Alle Jahre wieder … kommt das Christuskind … NICHT.Nicht zu uns. Nein, wir feiern kein Weihnachten.
Jedes Mal Stille und große Betroffenheit, Bestürzung und Mitleid oder Verwunderung und Zweifel an der Glaubhaftigkeit meiner Aussagen.Das konnte doch nicht sein, dass man kein Weihnachten feiert!
Nein, wir haben auch keinen Baum – und auch keine Geschenke.Jedes Mal Stille und große Betroffenheit, Bestürzung und Mitleid oder Verwunderung und Zweifel an der Glaubhaftigkeit meiner Aussagen.
Das konnte doch nicht sein, dass man keinen Baum hat und keine Geschenke bekommt.
Alle Jahre wieder, beginnend mit der Adventzeit, erzählte ich meinen Mitschülerinnen und Mitschülern aus meiner Volksschule dieselbe Geschichte.
Ich konnte ihnen jedoch nie klarmachen, dass es überhaupt nicht schlimm ist, denn wir hatten andere Feste.
Ausserdem gab es die köstlichen Weihnachtskekse, die meine Freundinnen in die Schule mitbrachten und auch die liebe Lehrerin reichte ihre Kostproben durch die Reihen ,… die wunderschönen Weihnachtslieder, die ich nach wochenlangem Singen alle auswendig konnte, …die weihnachtlich dekorierte Auslage vom Spielwaren Beyerl auf der mit Sternenlichtern und Engeln behangenen Linzer Landstraße, … die mit Weihnachtskugeln und Lametta aufgeputzten Weihnachtsbäume an jeder Ecke, … und den Christkindlmarkt mit dem Maronibrater im Volksgarten.

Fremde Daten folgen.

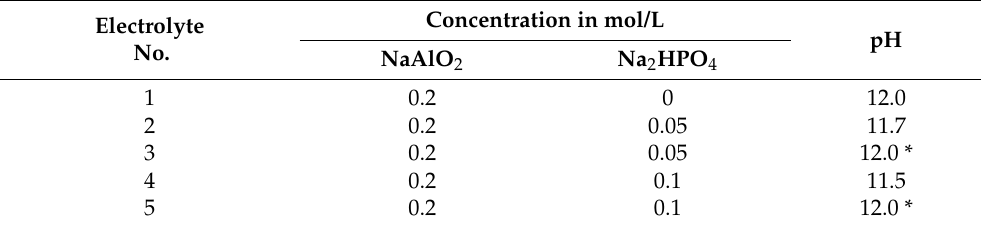
Table 1. Chemical composition and pH of the electrolyte solutions used in this study. Electrolyte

Nach den Weihnachtsferien hatten sich alle Kinder wieder beruhigt. Ich verstand die Aufregung rund um Weihnachten sowieso nie.
In Wirklichkeit war das Christkind das ganze Jahr unter uns und vor allem meine Freundin. Sie hieß Doris, hatte blondes Haar und war seit dem 24. Dezember endlich so alt wie ich.